Proceedings before the Labour Court regarding wage demands; wage usury ; affirmation of the so-called 2/3-threshold for determining the unconscionability of wage agreements; comments on reviewing the "striking incongruity" between work performed and wages and on determining the customariness of a union wage.
On an appeal brought by the plaintiff, the Federal Labour Court (BAG) set aside the judgment of the lower review court and remitted the case to this court to hear and decide the matter anew.
The female plaintiff was employed as an unskilled temporary worker in the landscaping business of the defendant from 1992 to 2002. Neither party was bound by a collective bargaining agreement. The plaintiff, a Portuguese woman, did not speak or understand German. Under the terms of her employment contract, which was drafted in Portuguese, she received an hourly wage of € 3.25. Her working hours were irregular, up to 352 hours per month. The employer provided her and her family with housing on the business premises.
The plaintiff demanded back pay on the basis of wage usury. The lower review court dismissed the action. The BAG held, however, that further findings were necessary and remitted the case to the lower review court in its capacity as a trial court.
The BAG held that a wage agreement is invalid on the basis of wage usury if the weaker position of the one party is being exploited and if there is a “striking incongruity” between the work to be performed and the wage actually paid for it. The BAG held that the relevant time for the assessment is not the time at which the employment relationship was entered into, but rather the entire period of time during which an unconscionable wage agreement is in place. A wage agreement that was originally valid may become invalid if it is not adjusted in line with general wage developments. The court also held that the overall nature of the employment relationship must be taken into account, which in this case included the unlawful excessively long and irregular working hours of the plaintiff, which made it even clearer that she was being exploited.

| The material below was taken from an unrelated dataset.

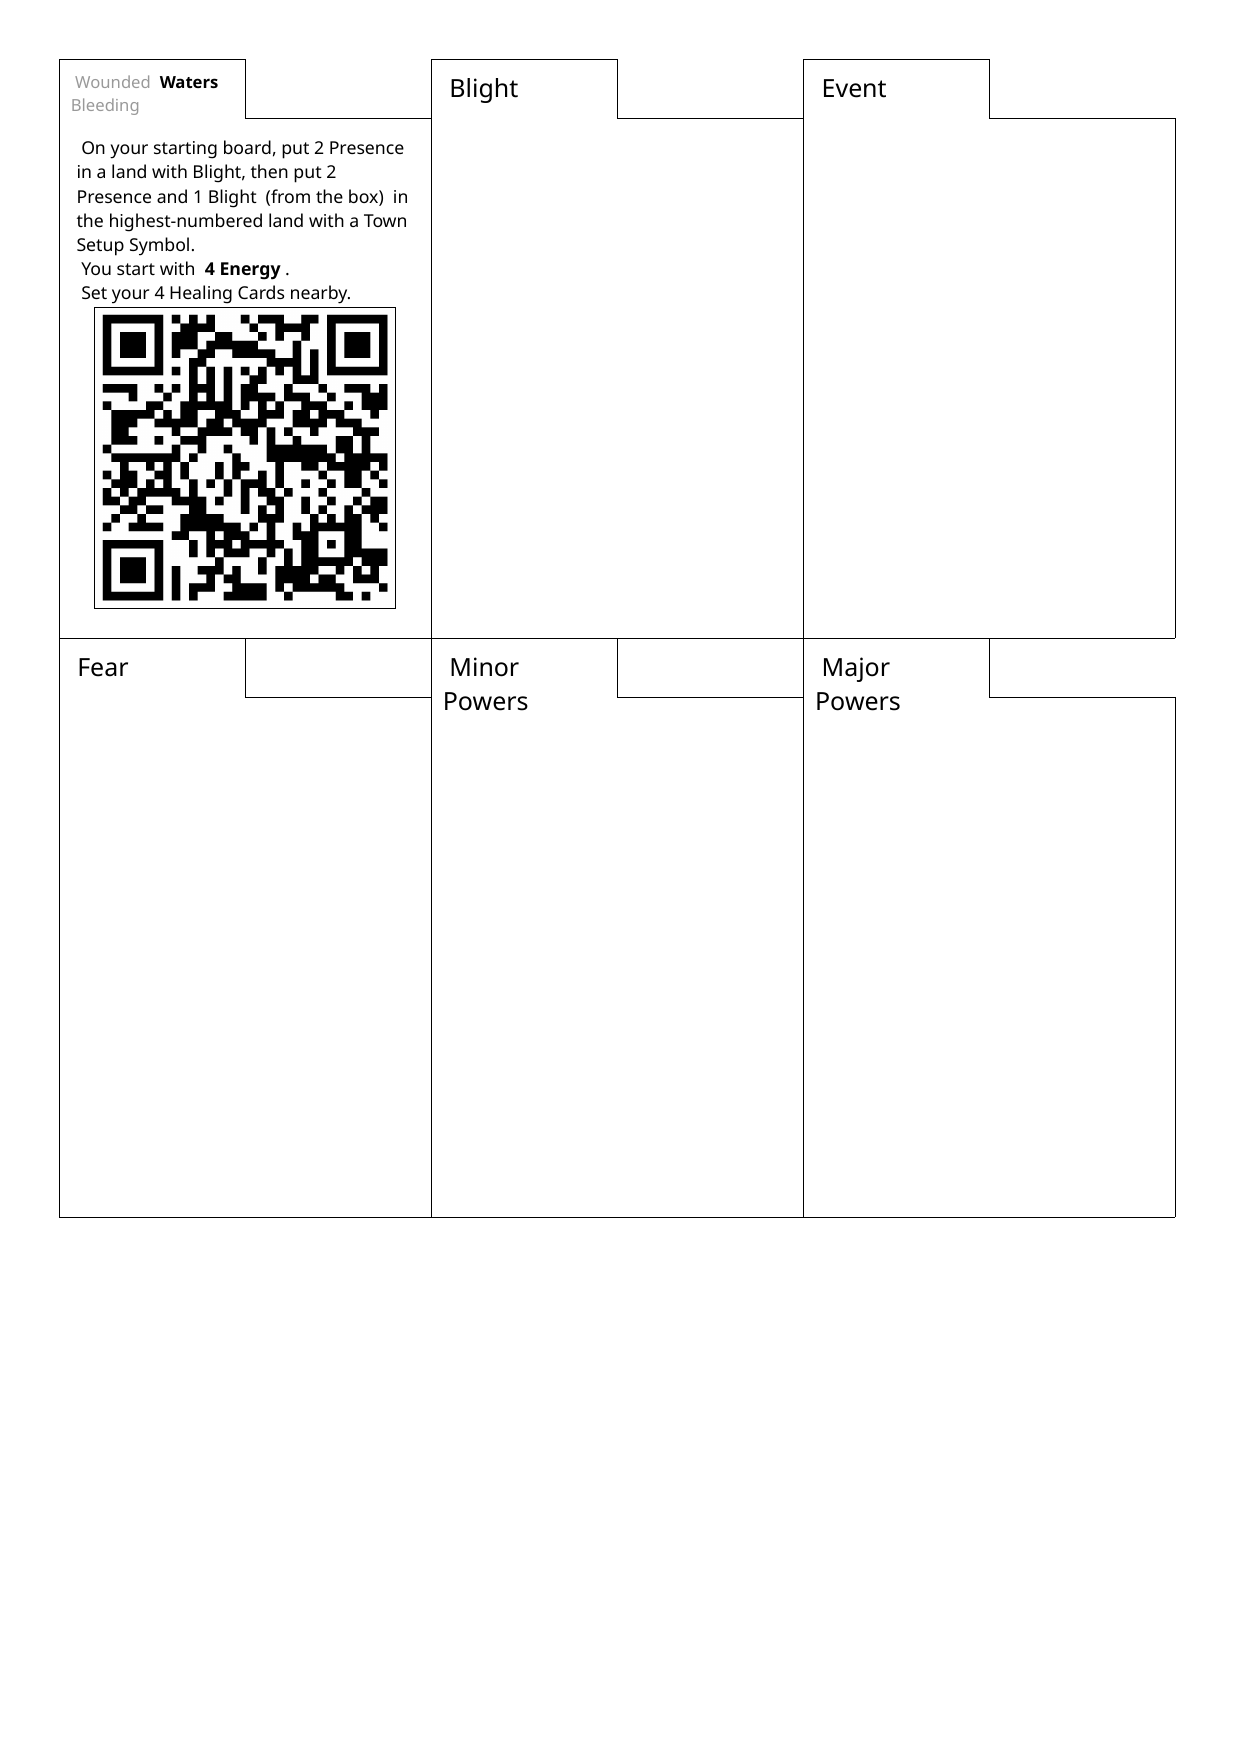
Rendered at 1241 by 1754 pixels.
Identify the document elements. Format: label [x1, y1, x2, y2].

picture [95, 308, 395, 608]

The BAG supplied the lower review court with guidelines for the new inquiry as to whether there was a “striking incongruity” between the work performed and what was paid for it. The first thing to examine is the objective value of the work performed, which is to be determined by reference to the union wages in the particular branch and region. If there are no union wages or if the wage customarily paid is lower than the union wage, then the general wage level in the region is presumed to be the standard.
The BAG was of the opinion that a "striking incongruity" exists when the wage paid is less than two thirds of the usual union wage. The comparison to be made here is between the basic remuneration paid and the basic union wage, in both cases to the exclusion of bonuses and similar things. The concrete facts/circumstances (e.g. payments in kind) of the employment relationship must also be taken into account since these may necessitate a correcting of the 2/3-threshold. The BAG saw no reason in the present case to make such a correction.
On the subjective side, the only requirement for a finding of wage usury is that the benefitting party have knowledge of the incongruity. Neither a special intention to cause harm nor knowledge of the 2/3-threshold is required. What is required, however, is the existence of a reprehensible mindset, which is presumed to exist when the benefitting party recklessly closes his/her eyes to the knowledge that the other party is only agreeing to the unfavourable contract because of his/her weak position. It was regarding these subjective aspects and the customariness of the union wage in particular that the lower review court, in its capacity as a trial court, still had findings to make in the present case.